Such are the things that insecure conferences do, those who must focus on keeping teams in rather than keeping teams out.
 
I remember that he was medically definitely cleared to play if needed, he is easily my least favorite GT player in recent memory
Yep. Abandoned his teammates mid-game. They still played hard, all of them - Donate was running hard and when the tackle was unavoidable, delivering punishment
 
The biggest flub was extending the contract/GOR to 2036. The SEC/B1G will be out of the upcoming contract and into their next one by then!

Such are the things that insecure conferences do, those who must focus on keeping teams in rather than keeping teams out.

The GOR was big flub for GT, FSU, Clemson, UNC, UVA and Miami to sign it. It was brilliant for WFU, Duke, NCState and others to get it to pass.
 
The GOR was big flub for GT, FSU, Clemson, UNC, UVA and Miami to sign it. It was brilliant for WFU, Duke, NCState and others to get it to pass.
GOR wasn't that big a deal; didn't Big 12 have it when Texas/OU left? The issue was the duration as he said. The huge cost of leaving is cause there's still a whopping 13 years remaining on the contract to buy out of (while Texas/OU only had to buy out of 1 year). For comparison, the amount of time on the combined SEC and Big 10 contracts starting up is 17 years.

The ACC basically started assuming it was going to fall apart 7 years ago, so they decided to try and put off what happened to the Pac 12 (and lesser extent Big 12) as long as they could get away with. Instead they probably just create a new way of falling apart that leaves everyone involved worse off.
 
How does this make financial sense once the new teams start taking full 40 mil/year shares?

§ **EXERCISE 1**
Decide whether each statement below agrees with the discussion of the ACC contract above, and answer yes or no, quoting the deciding words. (a) Texas/OU had to buy out of only one year. (b) The contract/GOR was extended to 2030. (c) The combined SEC and Big 10 contracts starting up cover 17 years.
§ **EXERCISE 2**
List every school that the discussion of the ACC contract above says made a big flub by signing the GOR.

§ **MATERIAL PROVIDED**
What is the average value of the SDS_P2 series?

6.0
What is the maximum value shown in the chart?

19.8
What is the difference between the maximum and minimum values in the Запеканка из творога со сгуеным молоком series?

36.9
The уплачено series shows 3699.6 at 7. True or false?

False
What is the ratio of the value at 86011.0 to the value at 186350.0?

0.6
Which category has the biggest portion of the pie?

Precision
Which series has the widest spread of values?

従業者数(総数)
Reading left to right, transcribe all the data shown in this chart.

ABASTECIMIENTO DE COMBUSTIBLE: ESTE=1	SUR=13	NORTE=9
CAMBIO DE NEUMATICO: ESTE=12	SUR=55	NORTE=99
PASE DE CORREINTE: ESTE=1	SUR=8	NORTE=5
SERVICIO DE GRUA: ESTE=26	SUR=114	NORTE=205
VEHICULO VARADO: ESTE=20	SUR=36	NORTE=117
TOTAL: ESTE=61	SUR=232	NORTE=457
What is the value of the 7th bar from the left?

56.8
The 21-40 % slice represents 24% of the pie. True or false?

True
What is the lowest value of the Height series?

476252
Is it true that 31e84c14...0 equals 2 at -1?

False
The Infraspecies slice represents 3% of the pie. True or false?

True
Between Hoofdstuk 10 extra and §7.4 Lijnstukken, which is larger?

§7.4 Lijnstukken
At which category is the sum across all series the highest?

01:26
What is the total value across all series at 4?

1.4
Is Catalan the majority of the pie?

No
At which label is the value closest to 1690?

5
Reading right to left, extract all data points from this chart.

§ **RESPONSE AREA 1**
(a) Yes: "while Texas/OU only had to buy out of 1 year"
(b) No: "extending the contract/GOR to 2036"
(c) Yes: "the amount of time on the combined SEC and Big 10 contracts starting up is 17 years"

§ **RESPONSE AREA 2**
GT, FSU, Clemson, UNC, UVA, Miami